= PAGE EXCERPT =
##########

It’s a hallmark sign of this strange pandemic labor market: America had a record 10.1 million jobs available in June, as businesses struggled to hire enough staff to support the full reopening of the economy.
Hiring is rampant across industries, as businesses are still rebuilding the capacity lost during last year’s lockdowns. Professional and business services, retail, hotels and restaurants added the most job openings, according to the Bureau of Labor Statistics report released Monday.
But many jobless workers are facing complexities. Some continue to struggle with finding child care, while others are concerned about the risk of contracting the virus at work.
“If we want to sustain our economic recovery, we have to get serious about removing barriers to filling these open jobs,” said Neil Bradley, executive vice president and chief policy officer of the US Chamber of Commerce.
Specifically, Bradley added, “that includes addressing childcare needs, rightsizing unemployment programs, skills training, and increasing legal immigration.”

##########

= ENTRIES SUPPLIED =
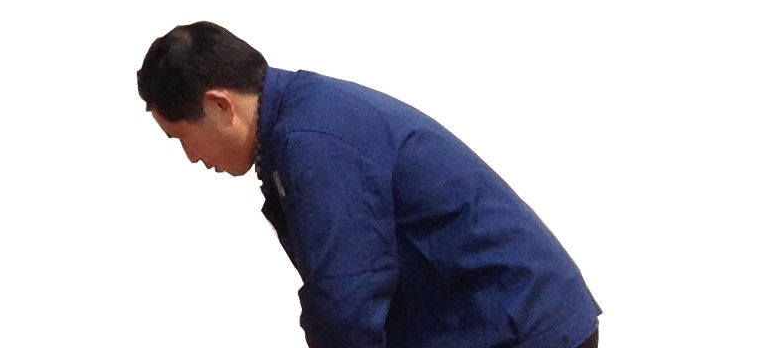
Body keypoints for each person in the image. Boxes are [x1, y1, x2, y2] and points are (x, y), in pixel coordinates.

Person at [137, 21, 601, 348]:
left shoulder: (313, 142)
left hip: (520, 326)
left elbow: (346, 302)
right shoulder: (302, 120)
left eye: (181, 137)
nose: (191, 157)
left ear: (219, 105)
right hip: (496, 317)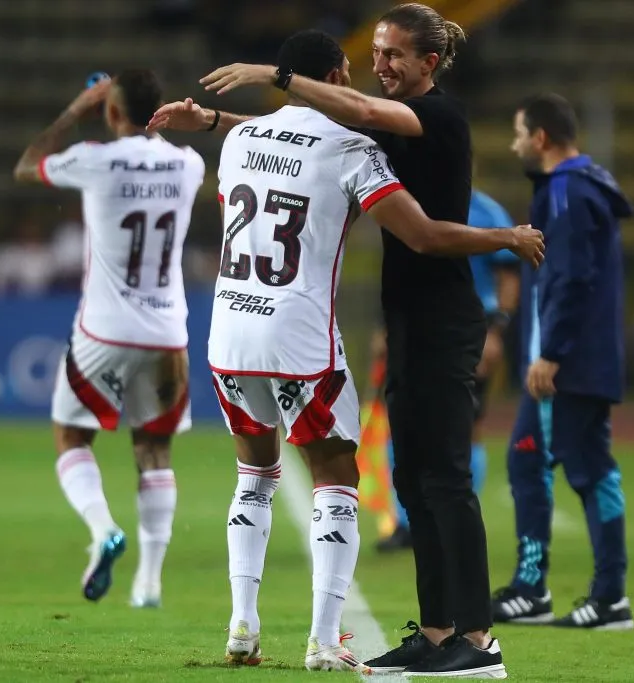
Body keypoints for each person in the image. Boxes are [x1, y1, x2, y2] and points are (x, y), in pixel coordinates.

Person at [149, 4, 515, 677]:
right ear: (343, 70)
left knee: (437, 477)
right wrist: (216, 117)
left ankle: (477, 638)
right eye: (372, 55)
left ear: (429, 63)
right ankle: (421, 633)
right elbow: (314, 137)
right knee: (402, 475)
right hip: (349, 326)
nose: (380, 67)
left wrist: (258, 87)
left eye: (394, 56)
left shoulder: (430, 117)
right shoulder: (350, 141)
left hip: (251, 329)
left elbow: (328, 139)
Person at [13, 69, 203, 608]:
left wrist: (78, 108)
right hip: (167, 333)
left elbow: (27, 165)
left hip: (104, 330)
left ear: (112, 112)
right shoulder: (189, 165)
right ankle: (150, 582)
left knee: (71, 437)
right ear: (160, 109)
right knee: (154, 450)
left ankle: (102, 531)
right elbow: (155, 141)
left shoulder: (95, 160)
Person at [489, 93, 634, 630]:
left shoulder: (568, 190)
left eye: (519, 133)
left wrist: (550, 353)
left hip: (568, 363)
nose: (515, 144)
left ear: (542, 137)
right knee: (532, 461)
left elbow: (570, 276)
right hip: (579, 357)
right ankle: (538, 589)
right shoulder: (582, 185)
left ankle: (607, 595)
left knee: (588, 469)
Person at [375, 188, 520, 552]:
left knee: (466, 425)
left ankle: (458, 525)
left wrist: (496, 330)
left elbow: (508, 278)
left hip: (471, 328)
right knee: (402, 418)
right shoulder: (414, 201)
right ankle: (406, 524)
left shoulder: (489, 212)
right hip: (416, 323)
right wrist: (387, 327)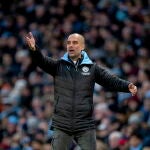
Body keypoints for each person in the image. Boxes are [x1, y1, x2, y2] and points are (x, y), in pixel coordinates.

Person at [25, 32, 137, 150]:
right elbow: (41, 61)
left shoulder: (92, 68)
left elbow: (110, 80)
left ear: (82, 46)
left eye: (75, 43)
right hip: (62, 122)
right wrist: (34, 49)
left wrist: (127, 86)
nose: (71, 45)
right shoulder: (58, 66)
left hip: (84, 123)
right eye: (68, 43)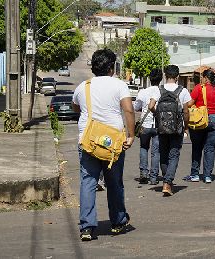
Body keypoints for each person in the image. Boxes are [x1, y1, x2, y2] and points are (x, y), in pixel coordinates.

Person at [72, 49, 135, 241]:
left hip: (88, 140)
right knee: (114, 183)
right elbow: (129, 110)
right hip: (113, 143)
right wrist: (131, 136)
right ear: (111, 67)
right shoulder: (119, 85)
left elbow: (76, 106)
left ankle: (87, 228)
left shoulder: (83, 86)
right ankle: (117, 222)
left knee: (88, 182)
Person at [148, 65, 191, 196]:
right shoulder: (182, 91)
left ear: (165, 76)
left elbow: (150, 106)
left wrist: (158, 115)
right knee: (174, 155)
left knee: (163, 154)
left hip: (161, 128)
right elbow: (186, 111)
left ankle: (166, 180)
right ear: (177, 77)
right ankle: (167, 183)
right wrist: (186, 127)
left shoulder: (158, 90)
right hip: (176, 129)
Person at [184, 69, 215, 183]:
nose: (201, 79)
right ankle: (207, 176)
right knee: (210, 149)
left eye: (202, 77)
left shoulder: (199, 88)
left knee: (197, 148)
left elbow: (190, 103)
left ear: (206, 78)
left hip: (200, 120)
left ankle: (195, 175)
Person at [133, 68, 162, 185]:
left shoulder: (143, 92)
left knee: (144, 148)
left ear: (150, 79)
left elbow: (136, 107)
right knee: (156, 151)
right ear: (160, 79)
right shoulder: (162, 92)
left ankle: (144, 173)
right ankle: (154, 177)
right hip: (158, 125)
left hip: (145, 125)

##########

= WORK TO COMPLETE =
1. In the article on record job openings, why is hiring described as "rampant across industries"? Answer in one to three sentences.
2. Extend the article on record job openings from the point where it stops, beginning after the sentence quoting Bradley's list of measures.

= PER-TASK ANSWERS =
1. Businesses are still rebuilding the capacity they lost during last year's lockdowns.

2.
Economists expect that at least the child care aspect will be addressed when schools reopen in person after the summer. But the rampant spread of the Covid-19 Delta variant is adding exposure risk. Meanwhile, the generous pandemic-era unemployment benefits that have already ceased in multiple states will run out in September, which could affect the rate of hiring as well.
In June, the number of hires rose to 6.7 million, particularly due to increased activity in retail and education.
The layoff rate was unchanged at 0.9%, the lowest level on record and flat from May, while the voluntary separation rate rose to 2.7%.
The uptick in the quits rate is likely due “in part to increased opportunities for workers to find better job matches, potentially with higher wages or safer working conditions in the lingering pandemic,” said Elise Gould, senior economist at the Economic Policy Institute, in a tweet.
The unemployment rate fell to 5.4% in July and economists are getting more optimistic that it will reach pre-pandemic levels next year: Goldman Sachs
(GS) predicts 3.5% unemployment by the end of 2022.
That said, the overall jobless rate is just one measure of the labor market. Participation rates are still down and even though unemployment sank across most demographic groups in July, it remains higher for Black, Hispanic and Asian workers.